- _Extracted records_:

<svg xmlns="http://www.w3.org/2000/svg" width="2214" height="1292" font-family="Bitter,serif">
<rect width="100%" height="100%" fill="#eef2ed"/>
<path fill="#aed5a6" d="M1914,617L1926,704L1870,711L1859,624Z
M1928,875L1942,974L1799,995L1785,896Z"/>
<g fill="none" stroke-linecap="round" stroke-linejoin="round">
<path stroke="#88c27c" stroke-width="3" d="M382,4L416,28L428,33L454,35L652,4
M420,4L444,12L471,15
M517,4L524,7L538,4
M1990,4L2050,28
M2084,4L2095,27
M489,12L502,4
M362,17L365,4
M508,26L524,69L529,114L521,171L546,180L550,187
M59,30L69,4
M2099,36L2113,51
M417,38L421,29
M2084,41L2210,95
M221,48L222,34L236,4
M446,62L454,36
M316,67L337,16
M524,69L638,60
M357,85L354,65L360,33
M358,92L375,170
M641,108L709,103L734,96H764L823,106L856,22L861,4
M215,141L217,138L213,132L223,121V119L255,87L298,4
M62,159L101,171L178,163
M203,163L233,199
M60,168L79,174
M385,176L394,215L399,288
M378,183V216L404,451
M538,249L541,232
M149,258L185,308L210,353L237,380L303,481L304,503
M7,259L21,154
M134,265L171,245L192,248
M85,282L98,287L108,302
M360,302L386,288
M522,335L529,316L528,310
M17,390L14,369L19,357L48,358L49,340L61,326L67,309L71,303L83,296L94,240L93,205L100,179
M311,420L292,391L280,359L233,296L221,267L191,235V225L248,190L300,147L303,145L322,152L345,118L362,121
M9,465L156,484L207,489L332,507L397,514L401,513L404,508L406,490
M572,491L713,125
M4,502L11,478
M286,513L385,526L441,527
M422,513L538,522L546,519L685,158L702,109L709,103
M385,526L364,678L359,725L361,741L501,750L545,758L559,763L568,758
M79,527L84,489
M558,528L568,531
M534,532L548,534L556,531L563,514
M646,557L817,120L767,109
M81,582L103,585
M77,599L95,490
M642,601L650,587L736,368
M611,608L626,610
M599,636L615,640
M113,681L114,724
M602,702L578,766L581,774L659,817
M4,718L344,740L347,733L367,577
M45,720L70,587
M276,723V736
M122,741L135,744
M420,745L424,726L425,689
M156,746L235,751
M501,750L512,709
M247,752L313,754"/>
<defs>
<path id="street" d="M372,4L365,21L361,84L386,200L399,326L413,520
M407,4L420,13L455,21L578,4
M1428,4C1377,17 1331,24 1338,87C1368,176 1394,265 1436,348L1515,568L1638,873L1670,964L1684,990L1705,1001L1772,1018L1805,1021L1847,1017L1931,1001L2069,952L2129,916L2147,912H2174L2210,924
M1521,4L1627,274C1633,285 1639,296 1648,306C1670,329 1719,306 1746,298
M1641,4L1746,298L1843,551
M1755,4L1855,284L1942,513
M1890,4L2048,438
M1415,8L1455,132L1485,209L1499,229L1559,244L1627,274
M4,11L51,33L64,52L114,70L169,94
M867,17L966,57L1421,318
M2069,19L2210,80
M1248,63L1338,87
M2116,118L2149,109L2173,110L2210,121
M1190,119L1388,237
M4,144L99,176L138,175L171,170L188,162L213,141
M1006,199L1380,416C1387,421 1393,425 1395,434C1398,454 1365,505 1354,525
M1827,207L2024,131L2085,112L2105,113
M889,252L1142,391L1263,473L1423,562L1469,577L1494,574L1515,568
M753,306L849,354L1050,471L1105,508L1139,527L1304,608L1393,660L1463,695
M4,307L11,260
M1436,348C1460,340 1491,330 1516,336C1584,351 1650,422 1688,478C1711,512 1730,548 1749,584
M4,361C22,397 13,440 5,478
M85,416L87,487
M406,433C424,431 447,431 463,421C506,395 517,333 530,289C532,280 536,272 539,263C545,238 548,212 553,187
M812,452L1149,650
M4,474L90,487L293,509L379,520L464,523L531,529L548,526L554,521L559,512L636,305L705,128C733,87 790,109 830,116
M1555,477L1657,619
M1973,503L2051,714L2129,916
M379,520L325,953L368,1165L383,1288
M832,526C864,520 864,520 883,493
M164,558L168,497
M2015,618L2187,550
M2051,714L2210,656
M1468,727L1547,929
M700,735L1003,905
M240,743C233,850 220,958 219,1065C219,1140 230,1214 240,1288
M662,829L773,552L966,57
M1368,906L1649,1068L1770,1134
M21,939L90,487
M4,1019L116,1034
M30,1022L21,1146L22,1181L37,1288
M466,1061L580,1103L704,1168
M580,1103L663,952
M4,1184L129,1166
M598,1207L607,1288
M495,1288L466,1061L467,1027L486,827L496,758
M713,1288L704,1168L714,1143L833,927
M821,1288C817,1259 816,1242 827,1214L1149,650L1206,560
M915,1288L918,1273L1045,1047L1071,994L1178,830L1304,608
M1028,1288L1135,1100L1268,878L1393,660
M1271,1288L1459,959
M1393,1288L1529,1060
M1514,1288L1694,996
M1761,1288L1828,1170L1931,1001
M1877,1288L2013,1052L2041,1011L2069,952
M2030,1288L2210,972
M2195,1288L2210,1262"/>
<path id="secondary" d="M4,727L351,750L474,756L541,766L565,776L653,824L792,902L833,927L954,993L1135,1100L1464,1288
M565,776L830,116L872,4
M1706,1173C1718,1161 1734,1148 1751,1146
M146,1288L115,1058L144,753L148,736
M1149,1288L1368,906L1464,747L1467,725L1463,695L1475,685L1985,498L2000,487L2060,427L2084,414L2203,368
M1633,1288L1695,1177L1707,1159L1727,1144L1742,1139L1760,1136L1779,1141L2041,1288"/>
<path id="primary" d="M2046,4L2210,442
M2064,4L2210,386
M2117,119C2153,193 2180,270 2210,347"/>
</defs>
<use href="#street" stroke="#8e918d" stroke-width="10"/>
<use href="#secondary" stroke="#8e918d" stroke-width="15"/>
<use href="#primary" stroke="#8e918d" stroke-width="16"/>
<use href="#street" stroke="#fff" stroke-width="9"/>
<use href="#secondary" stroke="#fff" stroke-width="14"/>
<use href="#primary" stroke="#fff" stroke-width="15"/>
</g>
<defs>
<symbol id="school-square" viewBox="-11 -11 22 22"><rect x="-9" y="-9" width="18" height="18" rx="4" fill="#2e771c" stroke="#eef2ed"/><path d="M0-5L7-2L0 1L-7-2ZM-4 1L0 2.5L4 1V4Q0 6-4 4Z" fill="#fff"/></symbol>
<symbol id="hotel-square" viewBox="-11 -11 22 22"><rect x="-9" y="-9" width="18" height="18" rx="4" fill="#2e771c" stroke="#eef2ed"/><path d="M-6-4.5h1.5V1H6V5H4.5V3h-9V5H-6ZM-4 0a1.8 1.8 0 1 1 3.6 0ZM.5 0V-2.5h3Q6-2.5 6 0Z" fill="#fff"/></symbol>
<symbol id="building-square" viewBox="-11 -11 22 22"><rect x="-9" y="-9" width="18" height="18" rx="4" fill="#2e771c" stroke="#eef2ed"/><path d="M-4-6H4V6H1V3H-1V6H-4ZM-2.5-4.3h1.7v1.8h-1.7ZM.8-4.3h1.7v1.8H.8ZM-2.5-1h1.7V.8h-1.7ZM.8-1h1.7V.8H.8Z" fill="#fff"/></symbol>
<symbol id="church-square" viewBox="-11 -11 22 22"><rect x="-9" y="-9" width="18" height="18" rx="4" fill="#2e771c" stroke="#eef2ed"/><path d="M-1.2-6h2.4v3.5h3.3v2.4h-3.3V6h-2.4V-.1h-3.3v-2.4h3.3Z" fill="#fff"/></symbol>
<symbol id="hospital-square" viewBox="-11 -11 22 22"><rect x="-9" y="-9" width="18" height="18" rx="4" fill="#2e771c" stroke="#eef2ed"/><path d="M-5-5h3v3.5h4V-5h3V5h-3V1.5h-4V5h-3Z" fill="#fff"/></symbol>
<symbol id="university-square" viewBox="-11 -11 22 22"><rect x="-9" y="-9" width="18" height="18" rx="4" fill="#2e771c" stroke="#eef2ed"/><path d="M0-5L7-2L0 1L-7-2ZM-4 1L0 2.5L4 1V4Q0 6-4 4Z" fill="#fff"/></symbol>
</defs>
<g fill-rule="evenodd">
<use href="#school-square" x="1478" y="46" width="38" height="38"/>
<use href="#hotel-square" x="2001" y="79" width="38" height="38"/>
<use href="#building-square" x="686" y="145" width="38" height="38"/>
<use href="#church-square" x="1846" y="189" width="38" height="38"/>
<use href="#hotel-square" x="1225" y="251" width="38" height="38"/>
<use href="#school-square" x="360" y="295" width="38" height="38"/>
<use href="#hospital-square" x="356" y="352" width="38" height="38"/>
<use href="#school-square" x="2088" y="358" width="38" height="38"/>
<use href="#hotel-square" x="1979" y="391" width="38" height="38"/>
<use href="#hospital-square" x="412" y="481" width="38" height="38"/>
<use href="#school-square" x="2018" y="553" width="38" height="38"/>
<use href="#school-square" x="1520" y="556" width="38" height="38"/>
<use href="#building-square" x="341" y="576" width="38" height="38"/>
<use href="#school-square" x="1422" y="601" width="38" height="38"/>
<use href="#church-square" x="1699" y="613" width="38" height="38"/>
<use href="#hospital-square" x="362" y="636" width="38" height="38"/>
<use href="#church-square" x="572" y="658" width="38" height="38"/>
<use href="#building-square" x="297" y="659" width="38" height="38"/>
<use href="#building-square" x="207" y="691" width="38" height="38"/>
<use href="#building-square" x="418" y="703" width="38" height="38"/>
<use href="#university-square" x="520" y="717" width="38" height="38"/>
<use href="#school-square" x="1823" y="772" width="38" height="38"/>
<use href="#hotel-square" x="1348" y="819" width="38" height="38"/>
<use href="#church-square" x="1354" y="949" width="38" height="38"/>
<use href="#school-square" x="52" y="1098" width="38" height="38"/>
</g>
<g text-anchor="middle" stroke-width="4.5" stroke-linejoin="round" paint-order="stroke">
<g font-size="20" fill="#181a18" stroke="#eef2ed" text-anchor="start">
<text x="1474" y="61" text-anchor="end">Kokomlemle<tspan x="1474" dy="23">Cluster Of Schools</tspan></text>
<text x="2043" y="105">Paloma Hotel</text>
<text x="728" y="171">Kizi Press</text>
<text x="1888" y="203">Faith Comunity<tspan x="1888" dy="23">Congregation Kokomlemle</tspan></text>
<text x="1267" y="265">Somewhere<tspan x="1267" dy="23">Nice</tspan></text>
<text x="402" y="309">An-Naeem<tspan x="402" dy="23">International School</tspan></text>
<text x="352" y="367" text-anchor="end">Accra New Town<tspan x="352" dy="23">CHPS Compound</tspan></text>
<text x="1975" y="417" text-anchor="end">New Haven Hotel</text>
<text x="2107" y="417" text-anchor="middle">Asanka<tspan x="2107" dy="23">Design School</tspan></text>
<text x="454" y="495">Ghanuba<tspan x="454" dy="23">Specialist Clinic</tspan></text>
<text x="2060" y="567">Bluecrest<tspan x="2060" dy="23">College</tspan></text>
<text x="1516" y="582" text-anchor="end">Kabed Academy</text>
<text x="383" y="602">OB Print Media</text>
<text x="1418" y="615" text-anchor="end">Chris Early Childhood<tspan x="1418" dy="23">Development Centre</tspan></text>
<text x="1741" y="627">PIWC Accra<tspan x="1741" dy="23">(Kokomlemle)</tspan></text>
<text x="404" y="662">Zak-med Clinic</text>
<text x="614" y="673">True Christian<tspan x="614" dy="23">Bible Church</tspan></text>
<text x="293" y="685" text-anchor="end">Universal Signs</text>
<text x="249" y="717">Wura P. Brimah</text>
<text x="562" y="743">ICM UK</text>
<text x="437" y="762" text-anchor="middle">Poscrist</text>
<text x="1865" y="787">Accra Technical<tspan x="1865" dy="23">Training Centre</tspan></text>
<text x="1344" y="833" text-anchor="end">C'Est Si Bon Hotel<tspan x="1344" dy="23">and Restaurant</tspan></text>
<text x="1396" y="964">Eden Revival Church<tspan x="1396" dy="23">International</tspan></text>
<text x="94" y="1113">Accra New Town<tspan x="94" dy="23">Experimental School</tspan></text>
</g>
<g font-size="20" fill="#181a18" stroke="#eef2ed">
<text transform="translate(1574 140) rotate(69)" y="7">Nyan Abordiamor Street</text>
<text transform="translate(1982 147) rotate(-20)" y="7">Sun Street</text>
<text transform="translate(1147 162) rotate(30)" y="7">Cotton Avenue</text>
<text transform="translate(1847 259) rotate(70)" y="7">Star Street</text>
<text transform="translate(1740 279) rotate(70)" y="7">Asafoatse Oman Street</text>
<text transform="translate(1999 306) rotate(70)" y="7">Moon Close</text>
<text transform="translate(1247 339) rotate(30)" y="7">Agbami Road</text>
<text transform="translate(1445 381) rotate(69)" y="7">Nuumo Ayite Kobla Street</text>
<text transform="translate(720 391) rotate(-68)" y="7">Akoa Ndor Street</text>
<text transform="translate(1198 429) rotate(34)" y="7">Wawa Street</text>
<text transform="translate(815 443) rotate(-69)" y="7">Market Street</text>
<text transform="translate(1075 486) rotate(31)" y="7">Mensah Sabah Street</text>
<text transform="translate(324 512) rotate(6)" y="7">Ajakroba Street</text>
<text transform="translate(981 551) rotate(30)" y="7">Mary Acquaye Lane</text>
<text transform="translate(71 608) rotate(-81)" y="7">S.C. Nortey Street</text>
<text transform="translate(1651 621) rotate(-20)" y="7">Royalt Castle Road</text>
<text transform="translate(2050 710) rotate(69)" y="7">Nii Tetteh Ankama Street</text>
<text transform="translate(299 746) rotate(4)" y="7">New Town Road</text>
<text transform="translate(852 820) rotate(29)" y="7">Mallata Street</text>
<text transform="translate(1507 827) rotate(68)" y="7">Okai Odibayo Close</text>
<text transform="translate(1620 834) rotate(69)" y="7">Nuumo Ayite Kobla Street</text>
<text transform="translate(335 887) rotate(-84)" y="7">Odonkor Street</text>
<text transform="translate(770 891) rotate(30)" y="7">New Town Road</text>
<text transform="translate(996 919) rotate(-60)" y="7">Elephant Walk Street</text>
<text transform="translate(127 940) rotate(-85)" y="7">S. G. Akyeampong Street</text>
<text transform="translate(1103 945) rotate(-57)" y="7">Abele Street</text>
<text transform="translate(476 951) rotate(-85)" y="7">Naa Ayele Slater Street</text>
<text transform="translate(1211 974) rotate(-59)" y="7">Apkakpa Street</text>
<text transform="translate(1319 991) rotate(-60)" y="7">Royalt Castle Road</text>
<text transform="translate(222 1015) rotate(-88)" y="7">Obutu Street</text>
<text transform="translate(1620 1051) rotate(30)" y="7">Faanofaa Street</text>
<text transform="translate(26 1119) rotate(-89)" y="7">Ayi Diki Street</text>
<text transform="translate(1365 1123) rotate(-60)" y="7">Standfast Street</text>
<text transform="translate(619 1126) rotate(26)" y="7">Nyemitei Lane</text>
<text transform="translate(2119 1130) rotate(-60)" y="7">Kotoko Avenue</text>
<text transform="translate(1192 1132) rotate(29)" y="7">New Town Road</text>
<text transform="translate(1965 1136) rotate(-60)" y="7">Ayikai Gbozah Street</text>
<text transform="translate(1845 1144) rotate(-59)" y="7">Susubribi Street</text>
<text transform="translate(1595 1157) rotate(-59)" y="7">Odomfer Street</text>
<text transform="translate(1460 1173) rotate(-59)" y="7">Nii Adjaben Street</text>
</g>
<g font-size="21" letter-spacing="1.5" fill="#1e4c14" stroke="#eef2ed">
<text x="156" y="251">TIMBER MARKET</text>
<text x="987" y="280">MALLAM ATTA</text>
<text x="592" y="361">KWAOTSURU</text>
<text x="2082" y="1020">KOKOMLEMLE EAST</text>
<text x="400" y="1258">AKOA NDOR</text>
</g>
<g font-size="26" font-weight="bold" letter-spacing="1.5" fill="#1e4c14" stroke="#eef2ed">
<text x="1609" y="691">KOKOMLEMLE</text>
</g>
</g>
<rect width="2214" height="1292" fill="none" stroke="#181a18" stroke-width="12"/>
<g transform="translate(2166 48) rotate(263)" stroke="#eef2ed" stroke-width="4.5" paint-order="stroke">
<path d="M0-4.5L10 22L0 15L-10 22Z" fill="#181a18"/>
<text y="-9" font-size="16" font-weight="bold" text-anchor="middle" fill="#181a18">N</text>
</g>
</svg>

- _To do_: The range runs from the line above containing "M385,526L364,678L359,725L361,741L501,750L545,758L559,763L568,758" to the line containing "M580,1103L663,952", inclusive. Restate those lines word for word and no others.

- _Your response_:
M385,526L364,678L359,725L361,741L501,750L545,758L559,763L568,758
M79,527L84,489
M558,528L568,531
M534,532L548,534L556,531L563,514
M646,557L817,120L767,109
M81,582L103,585
M77,599L95,490
M642,601L650,587L736,368
M611,608L626,610
M599,636L615,640
M113,681L114,724
M602,702L578,766L581,774L659,817
M4,718L344,740L347,733L367,577
M45,720L70,587
M276,723V736
M122,741L135,744
M420,745L424,726L425,689
M156,746L235,751
M501,750L512,709
M247,752L313,754"/>
<defs>
<path id="street" d="M372,4L365,21L361,84L386,200L399,326L413,520
M407,4L420,13L455,21L578,4
M1428,4C1377,17 1331,24 1338,87C1368,176 1394,265 1436,348L1515,568L1638,873L1670,964L1684,990L1705,1001L1772,1018L1805,1021L1847,1017L1931,1001L2069,952L2129,916L2147,912H2174L2210,924
M1521,4L1627,274C1633,285 1639,296 1648,306C1670,329 1719,306 1746,298
M1641,4L1746,298L1843,551
M1755,4L1855,284L1942,513
M1890,4L2048,438
M1415,8L1455,132L1485,209L1499,229L1559,244L1627,274
M4,11L51,33L64,52L114,70L169,94
M867,17L966,57L1421,318
M2069,19L2210,80
M1248,63L1338,87
M2116,118L2149,109L2173,110L2210,121
M1190,119L1388,237
M4,144L99,176L138,175L171,170L188,162L213,141
M1006,199L1380,416C1387,421 1393,425 1395,434C1398,454 1365,505 1354,525
M1827,207L2024,131L2085,112L2105,113
M889,252L1142,391L1263,473L1423,562L1469,577L1494,574L1515,568
M753,306L849,354L1050,471L1105,508L1139,527L1304,608L1393,660L1463,695
M4,307L11,260
M1436,348C1460,340 1491,330 1516,336C1584,351 1650,422 1688,478C1711,512 1730,548 1749,584
M4,361C22,397 13,440 5,478
M85,416L87,487
M406,433C424,431 447,431 463,421C506,395 517,333 530,289C532,280 536,272 539,263C545,238 548,212 553,187
M812,452L1149,650
M4,474L90,487L293,509L379,520L464,523L531,529L548,526L554,521L559,512L636,305L705,128C733,87 790,109 830,116
M1555,477L1657,619
M1973,503L2051,714L2129,916
M379,520L325,953L368,1165L383,1288
M832,526C864,520 864,520 883,493
M164,558L168,497
M2015,618L2187,550
M2051,714L2210,656
M1468,727L1547,929
M700,735L1003,905
M240,743C233,850 220,958 219,1065C219,1140 230,1214 240,1288
M662,829L773,552L966,57
M1368,906L1649,1068L1770,1134
M21,939L90,487
M4,1019L116,1034
M30,1022L21,1146L22,1181L37,1288
M466,1061L580,1103L704,1168
M580,1103L663,952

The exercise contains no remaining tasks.